Start of Source text

Introduction

I will state the obvious — XML is good!  However, there are times when you want to display the XML in other formats.  XML has the flexibility to create different types of output. There are instances where displaying data in a spreadsheet is optimal for presentation and analysis of data. MarkLogic is a repository for storing and managing XML documents.  MarkLogic uses standard XQuery for accessing and manipulating XML.  Microsoft Excel does a really nice job of providing a format for performing data analysis.  In this article I am going to show you how to create a tabbed Excel spreadsheet using XQuery (with a MarkLogic extension) and XML stored in MarkLogic.

The Data

For the purpose of this article the following XML data will be used as an example.  This is a simplistic XML but the ideas and coding can be easily modified for your data.  The main sections of the purchase order that we want to focus on is:

  1. vendor
  2. originator
  3. item

We will make a 3-tabbed Excel spreadsheet that contains the tabs VendorOriginator and ItemsOrdered. Below is a sample of the data as it resides in MarkLogic.

End of Source text
Start of Data excerpts

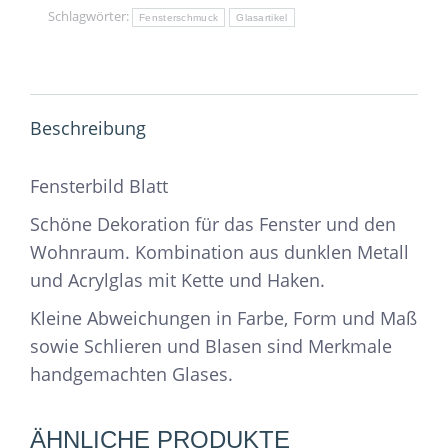
Schlagwörter:
Fensterschmuck
Glasartikel
Beschreibung
Fensterbild Blatt
Schöne Dekoration für das Fenster und den
Wohnraum. Kombination aus dunklen Metall
und Acrylglas mit Kette und Haken.
Kleine Abweichungen in Farbe, Form und Maß
sowie Schlieren und Blasen sind Merkmale
handgemachten Glases.
ÄHNLICHE PRODUKTE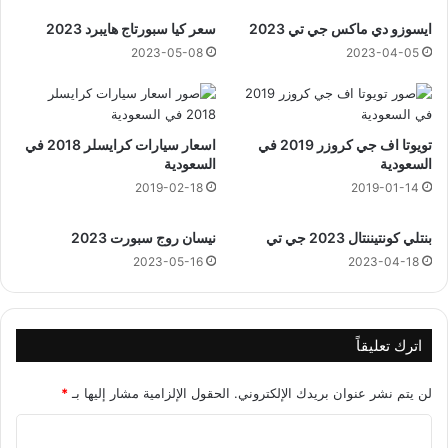
ايسوزو دي ماكس جي تي 2023
سعر كيا سبورتاج هايبرد 2023
2023-05-08
2023-04-05
تويوتا اف جي كروزر 2019 في
اسعار سيارات كرايسلر 2018 في
السعودية
السعودية
2019-02-18
2019-01-14
بنتلي كونتيننتال 2023 جي تي
نيسان روج سبورت 2023
2023-05-16
2023-04-18
اترك تعليقاً
لن يتم نشر عنوان بريدك الإلكتروني.
الحقول الإلزامية مشار إليها بـ
*
ا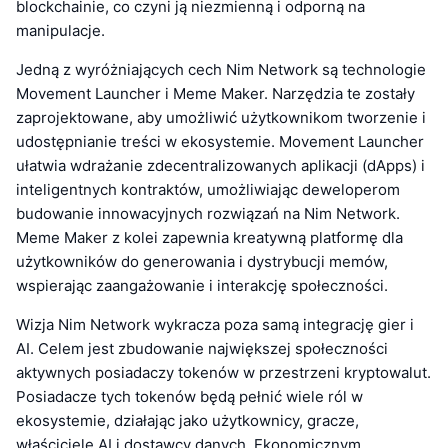
blockchainie, co czyni ją niezmienną i odporną na
manipulacje.
Jedną z wyróżniających cech Nim Network są technologie
Movement Launcher i Meme Maker. Narzędzia te zostały
zaprojektowane, aby umożliwić użytkownikom tworzenie i
udostępnianie treści w ekosystemie. Movement Launcher
ułatwia wdrażanie zdecentralizowanych aplikacji (dApps) i
inteligentnych kontraktów, umożliwiając deweloperom
budowanie innowacyjnych rozwiązań na Nim Network.
Meme Maker z kolei zapewnia kreatywną platformę dla
użytkowników do generowania i dystrybucji memów,
wspierając zaangażowanie i interakcję społeczności.
Wizja Nim Network wykracza poza samą integrację gier i
AI. Celem jest zbudowanie największej społeczności
aktywnych posiadaczy tokenów w przestrzeni kryptowalut.
Posiadacze tych tokenów będą pełnić wiele ról w
ekosystemie, działając jako użytkownicy, gracze,
właściciele AI i dostawcy danych. Ekonomicznym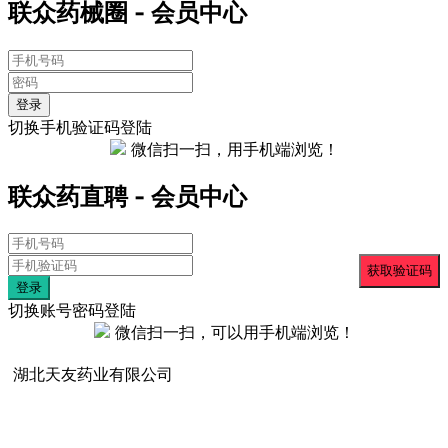
联众药械圈 - 会员中心
登录
切换手机验证码登陆
微信扫一扫，用手机端浏览！
联众药直聘 - 会员中心
登录
切换账号密码登陆
微信扫一扫，可以用手机端浏览！
湖北天友药业有限公司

End of Data excerpts

Work request A. According to the article on building an Excel spreadsheet from MarkLogic XML, which main sections of the purchase order does it focus on?
Work request B. Extend the article on building a tabbed Excel spreadsheet from XML stored in MarkLogic, starting right after its last sentence.
These items have no connection to the text.

Output A. vendor, originator, item

Output B.
Simple XML File

<purchase-order unique-id=”po1″>
<date>2012-01-05</date>
<po-number>3</po-number>
<vendor>
<contact-info>
<name>Acme Products</name>
<address>
<street>1200 Industrial Blvd</street>
<city>Anywhere</city>
<state>CA</state>
<postalcode>99999</postalcode>
</address>
<phone>410-555-1212</phone>
</contact-info>
</vendor>
<originator>
<contact-info>
<name>Porky Pig</name>
<address>
<street>1600 Pig Road</street>
<city>Loonytoon</city>
<state>CA</state>
<postalcode>20089</postalcode>
<phone>301-555-1212</phone>
</address>
</contact-info>
</originator>
<ship-to>
<contact-info>
<name>Wiley Coyote</name>
<address>
<street>24 Bird Place</street>
<city>Looneytoons</city>
<state>CA</state>
<postalcode>99998</postalcode>
</address>
<phone>301-555-1313</phone>
</contact-info>
</ship-to>
<items-ordered>
<item id=”item1″>
<item-number>301</item-number>
<item-name>Big Hammer</item-name>
<description>Hammer used to hit Road Runner over the head.</description>
<qty>1</qty>
<cost>19.95</cost>
</item>
<item unique-id=”item2″>
<item-number>2</item-number>
<item-name>invisible Rope</item-name>
<description>Rope used to trip Road Runner.  Works better when
2 ropes are laid sequentially 10 ft. apart.
</description>
<qty>2</qty>
<cost>5.00</cost>
</item>
</items-ordered>
<delivery-options>
Please do not leave on door step.  Road Runner is very fast
and will retrieve items.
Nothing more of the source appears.